## Extract
▽

Series tickets may be purchased online, at the Ticketing Desk at the Seattle Art Museum or the Asian Art Museum, or over the phone with a credit card by calling the SAM Customer Service Center at 206.654.3210.

  • Don't miss our post-screening panel discussion with Maxine Nelson, Albert Sbragia and Erin Schlumpf, moderated by Sean Nelson!

Panelist Bios

Sean Nelson worked at The Stranger on and off between 1996 and 2006. His job titles included: Associate Editor, Arts Editor, Film Editor, Copy Editor, Web Editor, Slog Editor, and Associate Editor Emeritus. He has contributed extensively to every section of the paper. His writing, if you can call it that, has also appeared in/on The Los Angeles Times, Entertainment Weekly, MSN, Alternative Press, The Seattle Times, Seattle Weekly, The Portland Mercury, DIW, and Heeb Magazine. His book about Joni Mitchell’s Court and Spark was published by Continuum Books, as part of the 33&1/3 series. He has also had essays in Da Capo Press’s Best Music Writing anthologies, in 2008 and 2010. Regrettably, Nelson is also a musician. He has recorded and performed with Harvey Danger, Death Cab for Cutie, The Decemberists, Robyn Hitchcock, the Minus 5, The Long Winters, and many others. Nelson also works on independent movies, taught a songwriting class for UW extension, and hosted a show on KEXP for several years.

Maxine Nelson, LICSW, FIPA is a graduate of the Northwestern Psychoanalytic Society and Institute (NPSI) and practices psychotherapy and psychoanalysis in Bellevue. In the 2000’s, Maxine produced two psychoanalytic film series that were held at the Seattle Art Museum: Luminous Psyche: Selected Films of Max Ophuls in 2003 and Luminous Psyche 2005: Selected Films of Bernardo Bertolucci in 2005. For both series, local psychoanalysts were paired with film scholars to facilitate discussions with the audience following the screening of each film. In addition to these series, Maxine has programmed films for a number of psychoanalytic conferences in Seattle, including Pedro Almodovar’s The Skin I Live In for the Northwest Alliance for Psychoanalytic Study’s 2011 Forum and Mona Achache’s The Hedgehog for the Tenth International British Object Relations Conference, held in Seattle in October 2014.

Albert Sbragia is Associate Professor in the Departments of French and Italian Studies and Comparative Literature at the University of Washington. His teaching and research interests focus on modern and contemporary Italian literature, cinema and culture. He has taught courses on all aspects of Italian cinema as well as on American directors such as Scorsese and Coppola and on European auteurist cinema. Film publications include essays on Fellini and Pasolini, French and American auteurism. 

Erin Shevaugn Schlumpf's research focuses on aesthetic responses to trauma: how film and literary form are imprinted by past disasters. Her current book manuscript, Melancholy, Ambivalence, Exhaustion: National Trauma and Global Postmodernism, uses case studies from Post-Occupation France, Post-Tiananmen Square China, and Post-Apartheid South Africa to reveal a shared language of trauma, an imaginative reckoning with the past in the present. She received her PhD in Comparative Literature from Harvard University in 2012 with an emphasis on the film and literature of France and China. Currently a Lecturer in Film Studies at Seattle University, Dr. Schlumpf's courses examine how image and text interrogate national, racial, gendered, and sexual identity politics.

△

## Task set
a) Return the stretch of the panel announcement from "Albert Sbragia is" through "and American auteurism.", word for word.
b) According to the panel announcement, from which university and in what year did Erin Schlumpf receive her PhD?
c) Sum up the panel announcement in two sentences.
The lines after the panel announcement play no part here.

## Information provided

▽

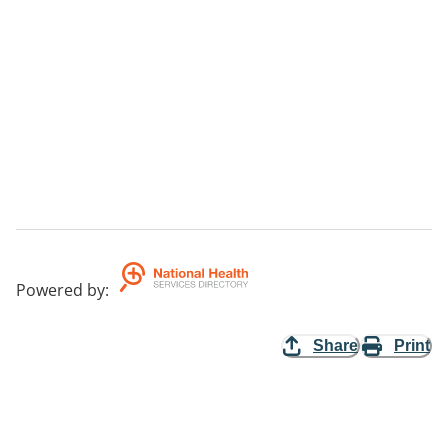
Powered by
:
Share
Print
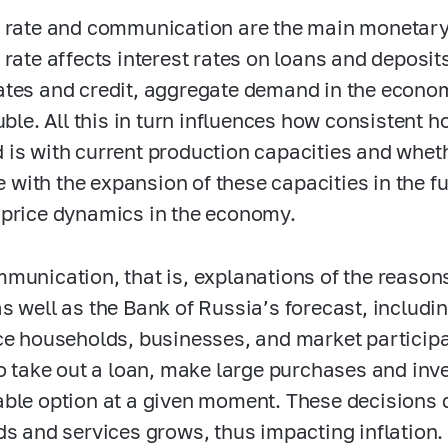
 rate and communication are the main monetary
 rate affects interest rates on loans and deposit
tes and credit, aggregate demand in the econom
ruble. All this in turn influences how consistent
is with current production capacities and whet
ne with the expansion of these capacities in the fu
price dynamics in the economy.
munication, that is, explanations of the reasons
s well as the Bank of Russia’s forecast, includin
ce households, businesses, and market particip
to take out a loan, make large purchases and inve
ble option at a given moment. These decisions
ds and services grows, thus impacting inflation.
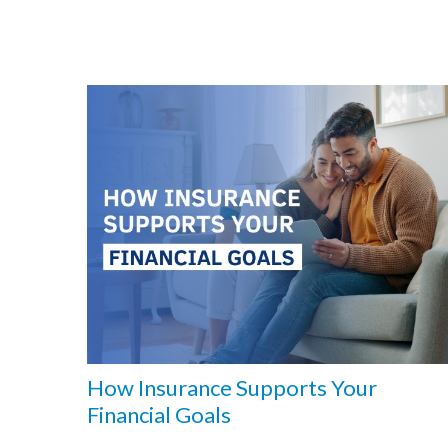
How Insurance Supports Your
Financial Goals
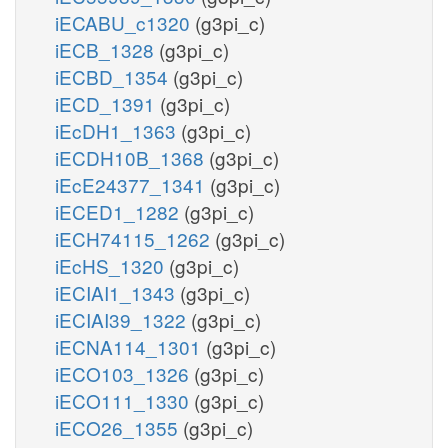
iECABU_c1320
(g3pi_c)
iECB_1328
(g3pi_c)
iECBD_1354
(g3pi_c)
iECD_1391
(g3pi_c)
iEcDH1_1363
(g3pi_c)
iECDH10B_1368
(g3pi_c)
iEcE24377_1341
(g3pi_c)
iECED1_1282
(g3pi_c)
iECH74115_1262
(g3pi_c)
iEcHS_1320
(g3pi_c)
iECIAI1_1343
(g3pi_c)
iECIAI39_1322
(g3pi_c)
iECNA114_1301
(g3pi_c)
iECO103_1326
(g3pi_c)
iECO111_1330
(g3pi_c)
iECO26_1355
(g3pi_c)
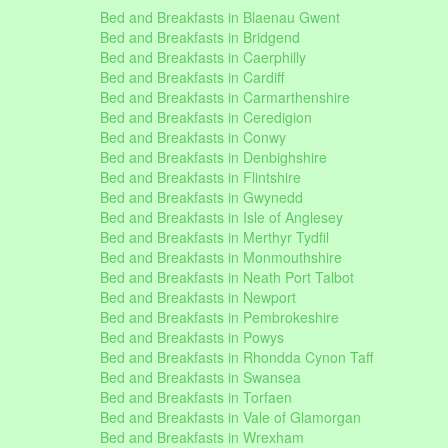
Bed and Breakfasts in Blaenau Gwent
Bed and Breakfasts in Bridgend
Bed and Breakfasts in Caerphilly
Bed and Breakfasts in Cardiff
Bed and Breakfasts in Carmarthenshire
Bed and Breakfasts in Ceredigion
Bed and Breakfasts in Conwy
Bed and Breakfasts in Denbighshire
Bed and Breakfasts in Flintshire
Bed and Breakfasts in Gwynedd
Bed and Breakfasts in Isle of Anglesey
Bed and Breakfasts in Merthyr Tydfil
Bed and Breakfasts in Monmouthshire
Bed and Breakfasts in Neath Port Talbot
Bed and Breakfasts in Newport
Bed and Breakfasts in Pembrokeshire
Bed and Breakfasts in Powys
Bed and Breakfasts in Rhondda Cynon Taff
Bed and Breakfasts in Swansea
Bed and Breakfasts in Torfaen
Bed and Breakfasts in Vale of Glamorgan
Bed and Breakfasts in Wrexham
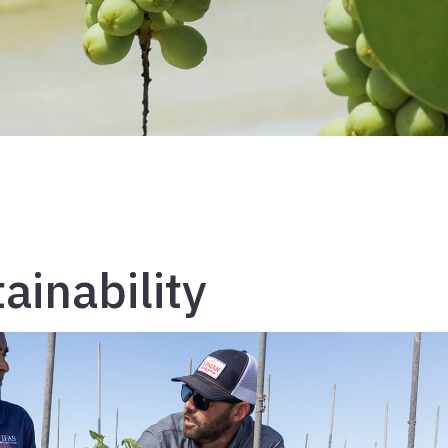
ainability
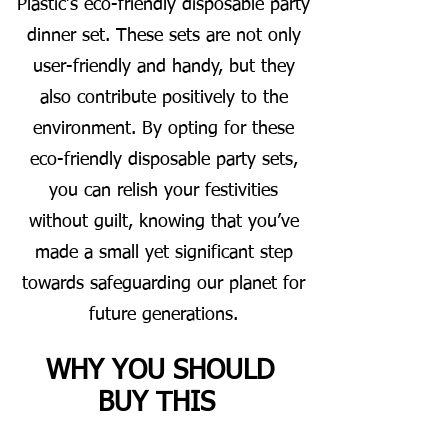
Plastic’s eco-friendly disposable party
dinner set. These sets are not only
user-friendly and handy, but they
also contribute positively to the
environment. By opting for these
eco-friendly disposable party sets,
you can relish your festivities
without guilt, knowing that you’ve
made a small yet significant step
towards safeguarding our planet for
future generations.
WHY YOU SHOULD
BUY THIS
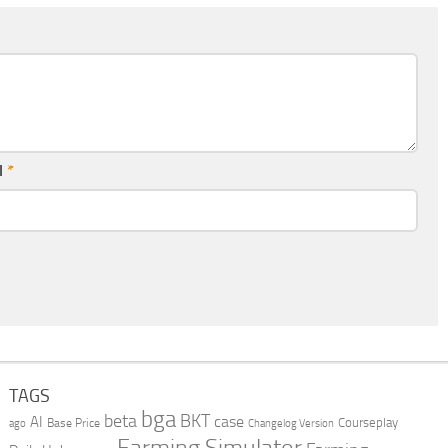
l
*
TAGS
bga
beta
BKT
case
AI
Courseplay
Base Price
ago
Changelog Version
Farming Simulator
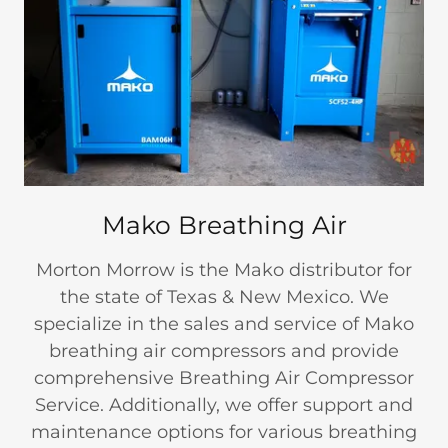
Mako Breathing Air
Morton Morrow is the Mako distributor for
the state of Texas & New Mexico. We
specialize in the sales and service of Mako
breathing air compressors and provide
comprehensive Breathing Air Compressor
Service. Additionally, we offer support and
maintenance options for various breathing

△

## Answers provided
a)
Albert Sbragia is Associate Professor in the Departments of French and Italian Studies and Comparative Literature at the University of Washington. His teaching and research interests focus on modern and contemporary Italian literature, cinema and culture. He has taught courses on all aspects of Italian cinema as well as on American directors such as Scorsese and Coppola and on European auteurist cinema. Film publications include essays on Fellini and Pasolini, French and American auteurism.

b) Harvard University, in 2012.

c) Series tickets can be bought online, at the Ticketing Desk at the Seattle Art Museum or the Asian Art Museum, or by phone, and a post-screening panel discussion will feature Maxine Nelson, Albert Sbragia and Erin Schlumpf, moderated by Sean Nelson. The panelists are Sean Nelson, a writer and musician who worked at The Stranger; Maxine Nelson, a Bellevue psychotherapist and psychoanalyst who has produced and programmed psychoanalytic film series; Albert Sbragia, a University of Washington associate professor focused on Italian literature, cinema and culture; and Erin Schlumpf, a Seattle University film lecturer who researches aesthetic responses to trauma.